> [REQUIREMENT A]
In the text on prior-austenite grain boundaries in steel, which microstructures are said to be the only ones that can be successfully etched?
> [REQUIREMENT B]
Summarize the text on prior-austenite grain boundaries in steel in two sentences.
> [REQUIREMENT C]
Extend the text on prior-austenite grain boundaries in steel from where it stops.

> [SOURCE EXTRACT]
Revealing the prior-austenite grain boundaries in heat treated steel is probably the most difficult, and frustrating task, faced by the metallographer or metallurgist. Grain boundaries, regardless of the type, are generally impossible to see in cast metals, as they solidify dendritically and segregation is present and often substantial. After deformation and annealing, if recrystallization occurs, grain boundaries in the product may be visible, but they are not necessarily prior-austenite grain boundaries. In a deformed, partially recrystallized specimen, it is usually possible to see both recrystallized and non-recrystallized grain boundaries. But, prior-austenite grain boundaries are those of the steel when it was austenitized prior to quenching and tempering. If the steel’s microstructure is fully martensitic after hardening, or contains some retained austenite or lower bainite, the prior-austenite grain boundaries may be revealed. They can often be revealed in specimens isothermally processed to obtain fully lower bainitic microstructures; but they cannot be revealed if the transformation microstructure consists of upper bainite, pearlite and/or ferrite. Composition also is important in trying to reveal the prior-austenite grain boundaries, as is the tempering temperature. In general, steels with low carbon contents and low phosphorous contents are very difficult subjects.  This article summarizes the state-of-the-art in revealing prior-austenite grain boundaries.


The size of the “parent” austenite grains of steels prior to quenching strongly influences the mechanical properties and service performance of heat treated alloy steels. Revealing the prior-austenite grain boundaries (PγGBs or PAGBs) is the most difficult task faced by ferrous metallographers.  The degree of difficulty depends upon the alloy composition (C <0.3% and P <0.010% make it very difficult), tempering temperature (> 1060°F makes it very difficult) and its microstructure (only martensite, tempered martensite and lower bainite can be successfully etched). There are a number of well-established procedures [1] that are used to decorate the PγGBs during a heat treatment cycle, e.g., the McQuaid-Ehn carburizing test and the oxidation test. In some medium-carbon steels, at a specific cooling rate, proeutectoid ferrite will precipitate at the PγGBs while in high-carbon steels (generally hypereutectoid tool steels), proeutectoid cementite will precipitate on the PγGBs upon slow cooling from elevated temperatures. These conditions are often seen in as-cast or as-rolled steels.  But, these methods cannot be applied to determine the prior-austenite grain size of a steel part or component that has already been heat treated as these methods will produce a different grain size. For this problem – and this is a common situation in failure analysis – one can only utilize an etching technique to reveal the PγGBs.

> [EXTRACTED DATA]
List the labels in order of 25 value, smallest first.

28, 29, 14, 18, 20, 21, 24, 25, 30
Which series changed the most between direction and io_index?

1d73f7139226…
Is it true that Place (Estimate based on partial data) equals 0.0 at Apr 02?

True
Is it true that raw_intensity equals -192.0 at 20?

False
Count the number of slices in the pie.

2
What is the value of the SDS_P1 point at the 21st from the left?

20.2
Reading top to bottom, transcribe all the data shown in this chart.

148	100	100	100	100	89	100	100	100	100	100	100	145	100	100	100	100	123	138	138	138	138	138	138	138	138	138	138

* * *

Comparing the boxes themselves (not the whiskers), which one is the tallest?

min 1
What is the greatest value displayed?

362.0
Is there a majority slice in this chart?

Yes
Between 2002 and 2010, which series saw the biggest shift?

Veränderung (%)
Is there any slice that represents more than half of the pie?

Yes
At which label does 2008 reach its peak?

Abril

> [WRITTEN ANSWER A]
Only martensite, tempered martensite and lower bainite.

> [WRITTEN ANSWER B]
Revealing prior-austenite grain boundaries in heat treated steel is the most difficult task faced by ferrous metallographers. How hard it is depends on alloy composition, tempering temperature and microstructure, and because decoration methods such as the McQuaid-Ehn carburizing test produce a different grain size in parts that are already heat treated, only an etching technique can reveal the boundaries in those parts, a common situation in failure analysis.

> [WRITTEN ANSWER C]
History of Prior-Austenite Grain Boundary Etch Development

Vilella’s reagent (published in 1938) was one of the earliest etchants (1 g picric acid, 5 mL HCl, 100 mL ethanol) to have some limited success at revealing PγGBs in certain alloy steels [2], mainly with hot-work tool steels. In 1949, Miller and Day [3] published a 5% aqueous ferric chloride reagent for low-carbon martensitic steels. Aqueous ferric chloride and HCl solutions have also been suggested. Nital, general at a 10% concentration (do not store more than 3% HNO3 in ethanol in a tightly-closed bottle, as it can explode), will reveal the grain boundaries in only a few steels – highly alloyed tool steels in the as-quenched or lightly tempered condition, such as D2, D3 and high speed steels. Despite this, the writer has read comments on the internet by a metallographer claiming that he can reveal PγGBs with 2% nital on Q&T steels such as 4140. Figure 1 shows 4140 alloy steel austenitized at 1600°F and in the oil quenched condition plus after tempering at 400°F etched with 2% nital. There is absolutely no hint of any visible PγGBs, nor any grain contrast effects.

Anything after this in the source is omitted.